Maes: “Zoals met alle technologieën zijn er aan de digitalisering enorme voordelen verbonden, maar ook serieuze nadelen. Sommige nadelen zijn gevolgen van verkeerde beslissingen uit het verleden. Die moeten we veranderen of verbeteren. Maar dankzij het internet en de smartphones is informatie nu voor iedereen op elk moment toegankelijk. Dat kan toch niet anders dan voor een enorm democratiserend effect zorgen? Het internet maakt het mogelijk om in landen waar geen persvrijheid heerst alternatieve stemmen aan bod te laten komen. En vandaag kan iedereen zijn creativiteit op datzelfde internet botvieren. Al wie dat wil, kan een film maken, een boek schrijven of muziek opnemen en dat wereldwijd met iedereen delen.”
Van wijlen Steve Jobs wordt gezegd dat zijn kinderen niet met een tablet mochten spelen.
Maes: “Ik kan me daar wel iets bij voorstellen. Mijn jongste zoon is twaalf en ik beperk zijn tabletgebruik ook. Hij mag enkel op een creatieve manier bezig zijn met een computer. Hij speelt geen spelletjes, maar maakt ze zelf. Ik leer hem aan om zelf dingen te creëren en beschikbaar te maken voor anderen, in plaats van als een passieve couch potato de creaties van anderen te consumeren.”

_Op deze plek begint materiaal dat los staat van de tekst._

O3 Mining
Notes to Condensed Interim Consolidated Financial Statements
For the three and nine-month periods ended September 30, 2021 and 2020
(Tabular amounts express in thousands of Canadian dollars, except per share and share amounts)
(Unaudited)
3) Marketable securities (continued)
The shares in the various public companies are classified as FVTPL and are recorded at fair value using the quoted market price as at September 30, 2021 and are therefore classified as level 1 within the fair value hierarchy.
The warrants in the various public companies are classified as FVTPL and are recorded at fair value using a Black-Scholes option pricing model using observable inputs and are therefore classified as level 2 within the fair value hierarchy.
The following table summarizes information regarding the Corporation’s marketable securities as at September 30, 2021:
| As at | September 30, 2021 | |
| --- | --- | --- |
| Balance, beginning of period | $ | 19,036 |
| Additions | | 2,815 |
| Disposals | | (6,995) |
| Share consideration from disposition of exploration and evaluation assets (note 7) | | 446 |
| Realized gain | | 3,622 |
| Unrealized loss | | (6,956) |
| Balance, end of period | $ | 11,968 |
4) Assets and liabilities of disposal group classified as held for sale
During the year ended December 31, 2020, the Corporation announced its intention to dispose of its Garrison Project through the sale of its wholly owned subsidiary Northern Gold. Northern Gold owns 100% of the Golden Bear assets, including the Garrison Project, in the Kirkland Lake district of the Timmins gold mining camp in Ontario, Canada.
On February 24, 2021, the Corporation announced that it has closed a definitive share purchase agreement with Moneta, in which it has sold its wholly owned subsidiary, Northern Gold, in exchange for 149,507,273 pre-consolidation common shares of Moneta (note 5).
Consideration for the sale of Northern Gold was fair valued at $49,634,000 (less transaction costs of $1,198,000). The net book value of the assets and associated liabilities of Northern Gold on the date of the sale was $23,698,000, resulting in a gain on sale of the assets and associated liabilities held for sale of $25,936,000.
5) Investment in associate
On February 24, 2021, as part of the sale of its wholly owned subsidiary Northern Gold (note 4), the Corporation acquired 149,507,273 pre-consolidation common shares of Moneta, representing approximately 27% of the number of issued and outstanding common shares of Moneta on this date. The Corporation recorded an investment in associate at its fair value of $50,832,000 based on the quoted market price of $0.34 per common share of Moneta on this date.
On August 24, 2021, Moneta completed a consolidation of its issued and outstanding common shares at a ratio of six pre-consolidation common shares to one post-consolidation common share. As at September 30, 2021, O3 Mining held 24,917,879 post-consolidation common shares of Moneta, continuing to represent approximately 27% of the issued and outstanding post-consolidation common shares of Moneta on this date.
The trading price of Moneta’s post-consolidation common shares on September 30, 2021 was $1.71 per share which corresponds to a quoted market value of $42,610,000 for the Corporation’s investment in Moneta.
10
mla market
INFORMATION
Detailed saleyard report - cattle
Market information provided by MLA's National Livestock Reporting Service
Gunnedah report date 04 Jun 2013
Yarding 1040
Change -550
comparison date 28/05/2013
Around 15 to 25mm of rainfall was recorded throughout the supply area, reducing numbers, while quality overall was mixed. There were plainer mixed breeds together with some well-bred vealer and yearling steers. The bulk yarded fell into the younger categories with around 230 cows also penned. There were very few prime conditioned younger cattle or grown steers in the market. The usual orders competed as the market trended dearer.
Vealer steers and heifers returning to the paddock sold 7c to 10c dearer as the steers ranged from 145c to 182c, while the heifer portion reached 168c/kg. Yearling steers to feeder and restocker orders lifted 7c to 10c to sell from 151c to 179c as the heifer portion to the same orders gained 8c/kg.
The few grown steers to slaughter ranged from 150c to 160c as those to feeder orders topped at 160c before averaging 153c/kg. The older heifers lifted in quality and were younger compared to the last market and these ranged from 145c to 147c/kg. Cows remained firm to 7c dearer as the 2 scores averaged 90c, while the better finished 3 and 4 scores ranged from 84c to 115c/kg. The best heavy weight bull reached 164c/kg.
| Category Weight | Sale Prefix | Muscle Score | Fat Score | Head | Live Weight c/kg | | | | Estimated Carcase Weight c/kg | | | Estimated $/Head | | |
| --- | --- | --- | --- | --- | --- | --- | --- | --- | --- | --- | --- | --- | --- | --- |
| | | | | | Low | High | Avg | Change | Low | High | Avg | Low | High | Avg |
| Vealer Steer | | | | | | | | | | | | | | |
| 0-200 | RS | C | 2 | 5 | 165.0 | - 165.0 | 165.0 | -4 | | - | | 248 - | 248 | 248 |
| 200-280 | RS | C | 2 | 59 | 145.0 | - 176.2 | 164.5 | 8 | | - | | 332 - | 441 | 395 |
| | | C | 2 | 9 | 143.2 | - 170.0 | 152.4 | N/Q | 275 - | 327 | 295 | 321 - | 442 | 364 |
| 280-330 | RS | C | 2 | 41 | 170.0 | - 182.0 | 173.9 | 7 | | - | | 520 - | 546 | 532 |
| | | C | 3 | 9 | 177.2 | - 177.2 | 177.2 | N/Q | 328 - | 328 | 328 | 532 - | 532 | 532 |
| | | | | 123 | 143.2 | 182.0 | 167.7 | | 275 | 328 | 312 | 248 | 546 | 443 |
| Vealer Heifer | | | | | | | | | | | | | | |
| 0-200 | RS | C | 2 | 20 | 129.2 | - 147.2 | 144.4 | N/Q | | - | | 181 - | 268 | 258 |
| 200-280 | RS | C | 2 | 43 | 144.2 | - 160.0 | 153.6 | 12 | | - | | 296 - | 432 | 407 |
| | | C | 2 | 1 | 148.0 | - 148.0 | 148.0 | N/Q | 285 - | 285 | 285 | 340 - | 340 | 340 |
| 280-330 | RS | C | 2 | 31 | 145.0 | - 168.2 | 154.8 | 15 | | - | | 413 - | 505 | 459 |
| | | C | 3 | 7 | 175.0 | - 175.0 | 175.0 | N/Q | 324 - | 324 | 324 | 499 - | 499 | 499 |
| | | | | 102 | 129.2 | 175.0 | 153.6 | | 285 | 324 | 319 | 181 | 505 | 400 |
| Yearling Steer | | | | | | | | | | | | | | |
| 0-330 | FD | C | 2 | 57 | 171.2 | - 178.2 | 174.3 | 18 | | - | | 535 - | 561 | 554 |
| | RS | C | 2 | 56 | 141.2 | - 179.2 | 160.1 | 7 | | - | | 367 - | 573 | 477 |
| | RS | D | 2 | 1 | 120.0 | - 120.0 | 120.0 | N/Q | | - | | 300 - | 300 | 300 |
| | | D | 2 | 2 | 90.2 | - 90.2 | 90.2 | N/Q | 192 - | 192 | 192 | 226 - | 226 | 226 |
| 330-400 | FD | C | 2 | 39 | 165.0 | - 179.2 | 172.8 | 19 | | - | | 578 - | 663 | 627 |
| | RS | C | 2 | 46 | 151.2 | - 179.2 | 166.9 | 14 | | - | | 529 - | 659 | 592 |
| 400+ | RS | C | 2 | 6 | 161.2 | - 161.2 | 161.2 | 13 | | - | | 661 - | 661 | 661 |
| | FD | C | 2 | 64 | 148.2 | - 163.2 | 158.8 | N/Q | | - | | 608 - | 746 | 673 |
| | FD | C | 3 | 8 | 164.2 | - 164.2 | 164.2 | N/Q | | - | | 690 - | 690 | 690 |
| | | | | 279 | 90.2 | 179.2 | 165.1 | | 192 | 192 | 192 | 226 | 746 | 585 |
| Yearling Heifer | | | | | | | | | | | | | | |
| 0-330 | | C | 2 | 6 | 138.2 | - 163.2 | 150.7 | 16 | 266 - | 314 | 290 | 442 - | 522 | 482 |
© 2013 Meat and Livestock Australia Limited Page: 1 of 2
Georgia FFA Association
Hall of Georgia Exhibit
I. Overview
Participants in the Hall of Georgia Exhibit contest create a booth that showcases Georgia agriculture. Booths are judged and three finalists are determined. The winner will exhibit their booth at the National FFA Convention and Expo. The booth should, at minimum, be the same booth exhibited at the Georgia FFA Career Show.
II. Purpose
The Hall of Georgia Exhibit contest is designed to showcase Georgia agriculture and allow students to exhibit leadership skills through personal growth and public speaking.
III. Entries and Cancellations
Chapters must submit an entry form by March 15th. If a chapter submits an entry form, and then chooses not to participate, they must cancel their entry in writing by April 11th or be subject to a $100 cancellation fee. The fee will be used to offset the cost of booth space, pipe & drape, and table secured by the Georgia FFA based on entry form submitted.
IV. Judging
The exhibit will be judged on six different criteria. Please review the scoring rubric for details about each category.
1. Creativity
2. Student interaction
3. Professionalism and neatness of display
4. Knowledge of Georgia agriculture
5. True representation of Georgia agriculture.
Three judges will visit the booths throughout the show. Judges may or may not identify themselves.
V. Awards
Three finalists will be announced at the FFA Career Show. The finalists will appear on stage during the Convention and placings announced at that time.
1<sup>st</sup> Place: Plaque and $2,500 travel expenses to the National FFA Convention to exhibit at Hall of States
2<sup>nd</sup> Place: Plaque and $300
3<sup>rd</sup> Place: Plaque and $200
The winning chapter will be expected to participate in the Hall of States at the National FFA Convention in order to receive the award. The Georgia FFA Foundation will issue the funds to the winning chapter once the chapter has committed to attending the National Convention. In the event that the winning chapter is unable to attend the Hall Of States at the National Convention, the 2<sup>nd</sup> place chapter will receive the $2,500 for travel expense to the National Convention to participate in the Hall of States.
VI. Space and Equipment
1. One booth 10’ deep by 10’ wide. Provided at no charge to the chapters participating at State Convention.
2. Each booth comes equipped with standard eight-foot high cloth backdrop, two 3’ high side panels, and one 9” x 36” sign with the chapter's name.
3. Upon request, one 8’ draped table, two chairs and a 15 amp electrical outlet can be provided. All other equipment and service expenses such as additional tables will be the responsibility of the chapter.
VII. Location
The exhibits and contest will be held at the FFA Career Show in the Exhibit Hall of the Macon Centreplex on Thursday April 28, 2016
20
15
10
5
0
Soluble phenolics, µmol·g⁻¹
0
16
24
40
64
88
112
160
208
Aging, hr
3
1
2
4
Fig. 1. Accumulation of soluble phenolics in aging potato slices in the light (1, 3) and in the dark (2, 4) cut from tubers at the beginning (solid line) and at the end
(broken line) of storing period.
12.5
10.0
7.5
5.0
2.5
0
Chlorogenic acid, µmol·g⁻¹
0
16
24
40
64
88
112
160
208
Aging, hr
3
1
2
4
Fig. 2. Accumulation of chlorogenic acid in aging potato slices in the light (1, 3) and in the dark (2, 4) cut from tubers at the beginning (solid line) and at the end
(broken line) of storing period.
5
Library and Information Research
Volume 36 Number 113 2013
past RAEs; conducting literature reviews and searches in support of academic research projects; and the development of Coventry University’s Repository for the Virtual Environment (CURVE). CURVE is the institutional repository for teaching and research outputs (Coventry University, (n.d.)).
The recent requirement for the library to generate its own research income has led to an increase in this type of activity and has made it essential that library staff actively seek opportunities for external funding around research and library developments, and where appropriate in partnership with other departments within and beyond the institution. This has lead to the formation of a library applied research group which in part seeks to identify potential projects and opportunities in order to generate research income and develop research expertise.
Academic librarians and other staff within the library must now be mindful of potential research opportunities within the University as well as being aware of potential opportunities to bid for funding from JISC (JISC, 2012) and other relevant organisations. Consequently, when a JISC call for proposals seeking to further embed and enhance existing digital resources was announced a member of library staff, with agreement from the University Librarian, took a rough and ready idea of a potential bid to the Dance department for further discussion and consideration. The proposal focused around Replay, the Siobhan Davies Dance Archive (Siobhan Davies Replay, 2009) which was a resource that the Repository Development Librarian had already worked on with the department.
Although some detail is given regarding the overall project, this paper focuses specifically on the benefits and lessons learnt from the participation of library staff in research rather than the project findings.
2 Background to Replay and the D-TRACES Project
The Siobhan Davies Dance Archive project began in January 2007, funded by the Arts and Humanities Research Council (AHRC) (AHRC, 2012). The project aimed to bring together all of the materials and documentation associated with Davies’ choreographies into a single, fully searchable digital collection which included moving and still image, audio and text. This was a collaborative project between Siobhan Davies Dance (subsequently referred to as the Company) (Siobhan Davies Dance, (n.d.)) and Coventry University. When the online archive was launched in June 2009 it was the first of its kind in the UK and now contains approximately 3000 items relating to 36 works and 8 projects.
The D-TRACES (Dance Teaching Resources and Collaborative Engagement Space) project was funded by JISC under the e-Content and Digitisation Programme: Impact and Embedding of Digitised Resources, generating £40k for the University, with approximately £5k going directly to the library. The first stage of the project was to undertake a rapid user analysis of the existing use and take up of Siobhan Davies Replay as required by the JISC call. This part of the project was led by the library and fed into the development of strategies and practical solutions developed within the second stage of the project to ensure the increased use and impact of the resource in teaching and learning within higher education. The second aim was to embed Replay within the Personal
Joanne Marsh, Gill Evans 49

Volgens de Duitse psychiater Manfred Spitzer ontwikkelen kinderen die teveel met tablets bezig zijn een vorm van dementie.
Maes: “Dat soort van uitspraken neem ik met een flinke korrel zout. Toen de radio geïntroduceerd werd, dachten de ouderen ook dat het einde nabij was. Ik kan mij geen leven zonder computer meer voorstellen. Stel dat er morgen een bom valt die onze moderne infrastructuur vernietigt: kan u dan uw eigen groenten kweken, uw koeien slachten en uw kippen pluimen? Of zelf uw auto repareren? Ik dacht het niet. (lacht) We zijn afhankelijk van technologie: dat is precies wat ons tot mens maakt en onderscheidt van andere dieren. Technologie geeft ons meer vrijheid, zodat we niet langer 24 uur per dag bezig moeten zijn met het verzamelen en kweken van ons eigen voedsel.”
Waarom ging u in 1979 computerwetenschappen studeren? Computers waren toen allesbehalve hip.
Maes: “Per toeval. (lacht) Op mijn 18e kon ik niet beslissen wat ik wou studeren. In die periode woedde er een economische crisis in België en raakte zo goed als niemand na zijn studies aan werk. Eigenlijk twijfelde ik eerst tussen architectuur en biologie, twee totaal verschillende richtingen. De VUB startte op dat moment met de allereerste opleiding informatica in België. Ik was niet echt geïnteresseerd in computers, maar zag die richting als een springplank om misschien ooit andere dingen te gaan doen. Maar van zodra artificiële intelligentie ter sprake kwam en het over de relatie tussen mensen en computers ging, was ik verkocht. Die fascinatie is nooit meer verdwenen.”